Which is all well and good but I didn't want to download all of the files, just the ones that were the wrong size. So I decided to get a list of the images from the database and check each one to see that it did exist in the system and that it was the right size. Simple enough plan.
- Check the image size.
- If the image size is wrong, delete the file.
- If the file doesn't exist, download and check image size.
- If image size is still wrong, write to log file.
Only thing was, I didn't have a handy image size checker. Fortunately, Google had links to one and the original code looked a lot like this:
private float MaxPixelSize(string Filename)
{
System.Drawing.Image theImage = System.Drawing.Image.FromFile(Filename);
float UploadedImageWidth = theImage.PhysicalDimension.Width;
float UploadedImageHeight = theImage.PhysicalDimension.Height;
return (UploadedImageHeight > UploadedImageWidth ? UploadedImageHeight : UploadedImageWidth);
}
Happy as a lark when a quick check worked, I quickly kicked off 6 copies of the program and almost as quickly saw them stop running due to memory issues. Here is the first Evil, and to understand it, let's look at what is happening in this function.

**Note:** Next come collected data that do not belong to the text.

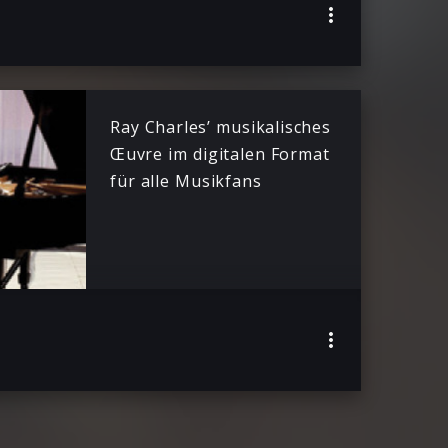
Ray Charles’ musikalisches
Œuvre im digitalen Format
für alle Musikfans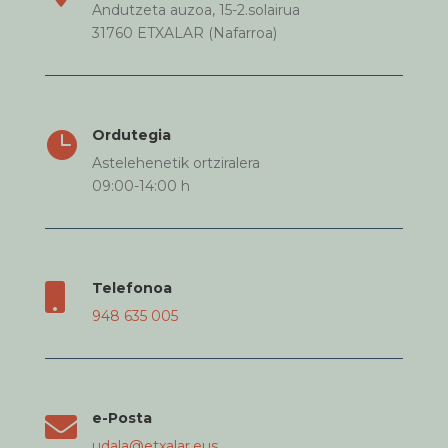
Andutzeta auzoa, 15-2.solairua
31760 ETXALAR (Nafarroa)
Ordutegia

Astelehenetik ortziralera
09:00-14:00 h
Telefonoa

948 635 005
e-Posta

udala@etxalar.eus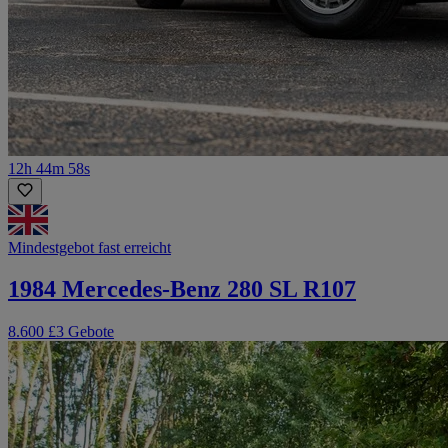
12h 44m 58s
Mindestgebot fast erreicht
1984 Mercedes-Benz 280 SL R107
8.600 £
3 Gebote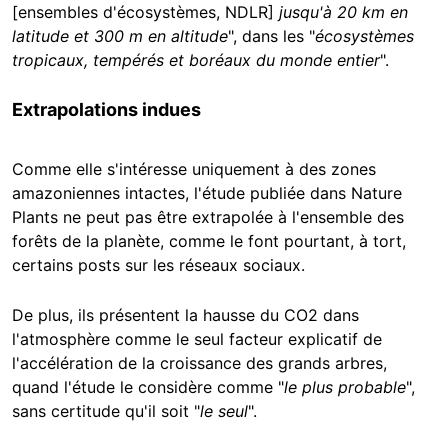
[ensembles d'écosystèmes, NDLR]
jusqu'à 20 km en
latitude et 300 m en altitude
", dans les "
écosystèmes
tropicaux, tempérés et boréaux du monde entier
".
Extrapolations indues
Comme elle s'intéresse uniquement à des zones
amazoniennes intactes, l'étude publiée dans Nature
Plants ne peut pas être extrapolée à l'ensemble des
forêts de la planète, comme le font pourtant, à tort,
certains posts sur les réseaux sociaux.
De plus, ils présentent la hausse du CO2 dans
l'atmosphère comme le seul facteur explicatif de
l'accélération de la croissance des grands arbres,
quand l'étude le considère comme "
le plus probable
",
sans certitude qu'il soit "
le seul
".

First, it creates an object in memory called theImage. Then it opens the file Filename and loads it into the object. I then determine the Height and Width and return the max of those two values. And I'm done, leaving the object to be disposed of by the GarbageCollection function of .NET, which "most collection cycles might look only at a few generations, while occasionally a mark-and-sweep is performed, and even more rarely a full copying is performed to combat fragmentation." In many cases, this wouldn't be a problem, but I was processing a hundred images a minute and the collector wasn't catching up to everything being stuffed in memory and quickly the system became full.
Fortunately, the fix for this was easy. I turned theImage into a global object and that cut down on my memory issues. My program started failing for all new reasons, which turned out to be that I couldn't delete the file if it was the wrong size because someone had a lock on it. It's potentially reasonable, given that these images are used by a web server, so I modified my file delete code to go into a threaded loop while the file existed, pausing a half second between attempts to delete the file, and that seemed to work better, though I sometimes had to wait for as long as a minute for the file to be unlocked. Which got me wondering and examining and lo and behold, it was me all along.
You see, garbage collection doesn't just take care of the memory used by the objects created, it also deals with things like file handles. And using the FromFile method to load the image doesn't close the file. It leaves it for the collector to deal with when it feels like it. And there's not FileClose on the object, guess because you don't really need one since the collector will handle it. But, you don't have to use FromFile to load the image, you can just as easily use streams. The advantage here is that I can open and close the stream without worrying about GarbageCollection. Here's the function in its final format:
private float MaxPixelSize(string Filename)
{
float retVal = 0;
try
{
FileStream fs = File.Open(Filename, FileMode.Open);
theImage = System.Drawing.Image.FromStream(fs);
fs.Close();
float UploadedImageWidth = theImage.PhysicalDimension.Width;
float UploadedImageHeight = theImage.PhysicalDimension.Height;
retVal = (UploadedImageHeight > UploadedImageWidth ? UploadedImageHeight : UploadedImageWidth);
theImage = null;
}
catch
{
}
return retVal;
}
This reused a global variable and opened and closed the streams so I didn't step on myself and the 6 instances can now verify several million files within the course of a couple of hours, even when they encounter something with an invalid file size.
The moral of the story? Streams are good! Files and Garbage Collection are EVOL!